Desde 1994, o Prêmio Literário da Biblioteca Nacional é concedido anualmente a obras escritas em português e por editoras nacionais. Em 2023, já sob gestão de Lucchesi, foi criada uma categoria: o ‘Prêmio Akuli’, que objetiva a fixação de cantos ancestrais e narrativas da oralidade, recolhidas no Brasil, entre povos originários, ribeirinhos e de matrizes culturais.

 O que eu percebi visitando várias terras quilombolas e várias cosmologias, assim, digamos, nossos povos originários de norte a sul do país, que as novas gerações estavam buscando a língua perdida ou as canções que já não sabiam entoar – completa o presidente.

Democratizar é incentivar conteúdos de diversos autores, raças, credos, raízes. Democratizar também é incentivar que a Biblioteca Nacional funcione como uma biblioteca pública, apesar de não ter sido desenhada para isso em sua origem. Visitas orientadas, com restrições e enorme adesão, têm sido muito atrativas. No verão, período de férias escolares, chegam a ter de 3 a 5 mil visitantes por dia.

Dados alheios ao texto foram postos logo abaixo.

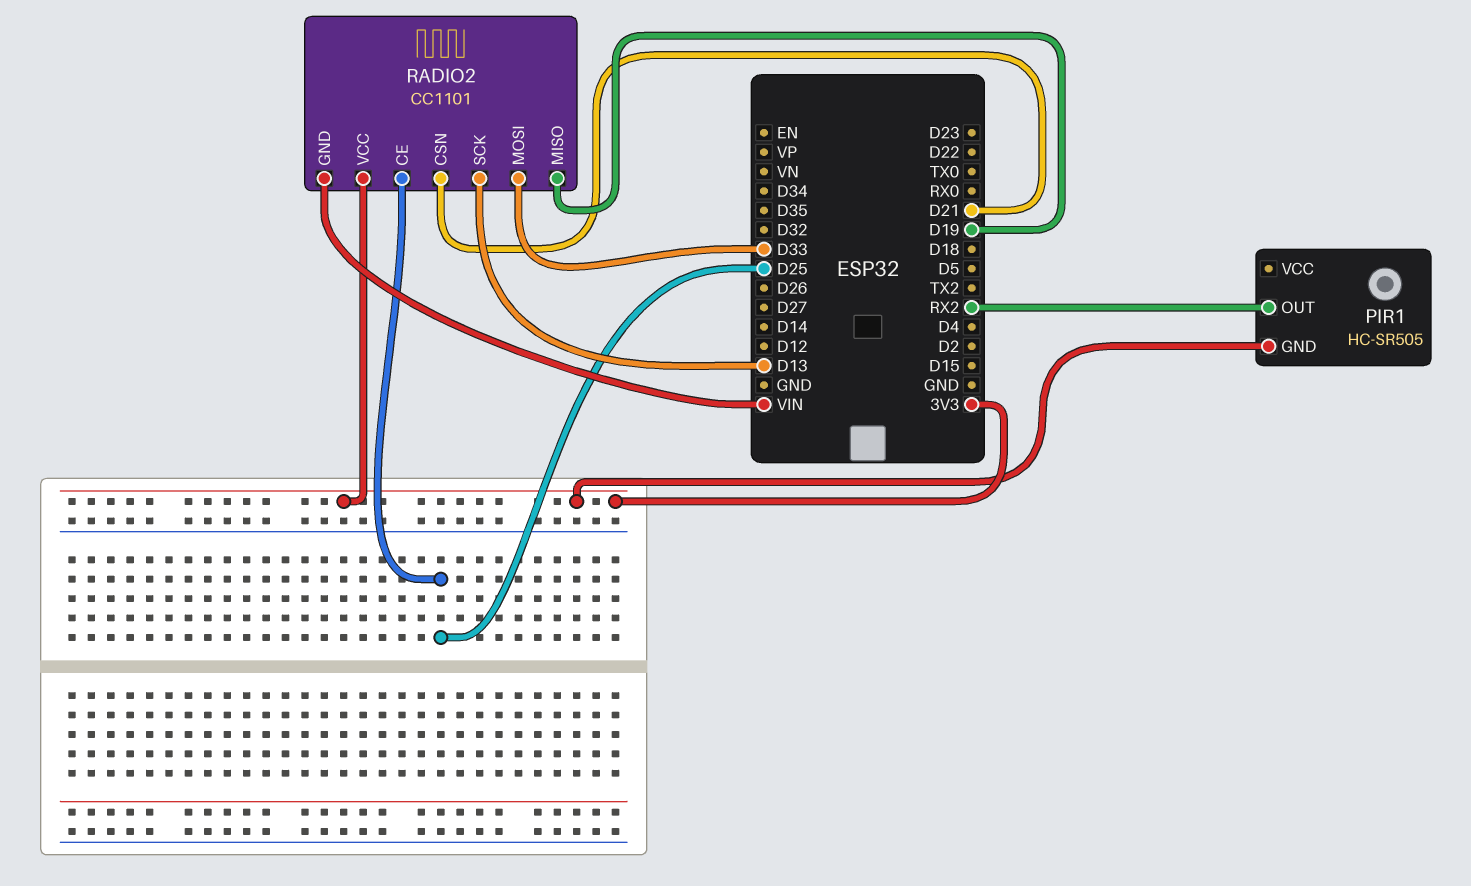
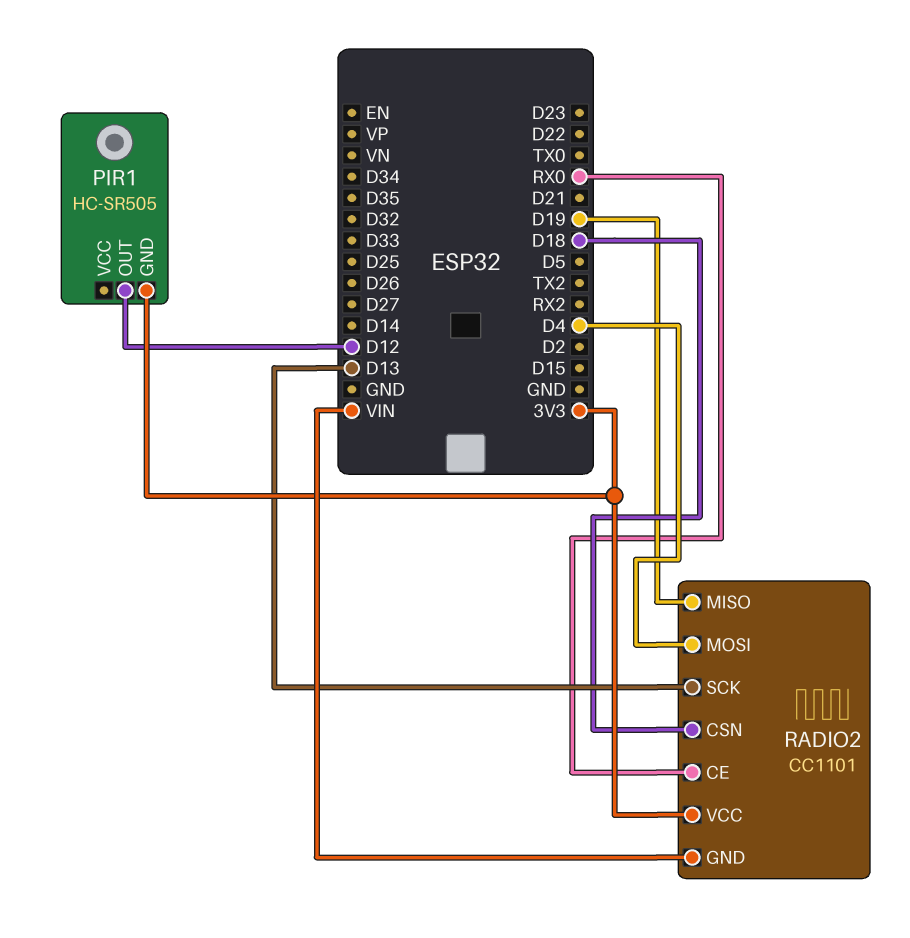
PIR1 pin OUT: RX2 -> D12
RADIO2 pin CE: D25 -> RX0
RADIO2 pin CSN: D21 -> D18
RADIO2 pin MOSI: D33 -> D4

Digitalmente, as visitas apresentam números impressionantes também. O site da BNDigital, capitaneado pela Hemeroteca, tem, em média, 100 milhões de acessos por ano, e quer alcançar 150 milhões.

O mundo todo 

em detalhes

A Biblioteca Nacional é um espaço de superlativos, números grandiosos. Mas a é também um espaço de diminutivos, conjunto de pequenas ações, mas que fazem toda a diferença. Nas bancadas da coordenadoria de Preservação, seja na seção de Conservação e na de Restauração, a coordenadora Rebeca Rodrigues destaca os pequenos detalhes que movem mãos ágeis diante de livros, mapas, discos, jornais e outras publicações que precisam de algum tipo de cuidado. Cuidado preventivo com encadernações finalizadas elegantemente, ganhando tipos dourados, unidos um a um, em uma mistura de artesanal com tecnologia. Cuidado Restaurativo com pinças eficientes, que montam quebra-cabeça de palavras desenhadas em um português antigo, juntando pedacinho com pedacinho de papel. No fim, como o próprio presidente da Fundação da BN disse: “A memória é a única possibilidade de construir futuro”. Seja no aumentativo como, também, no diminutivo.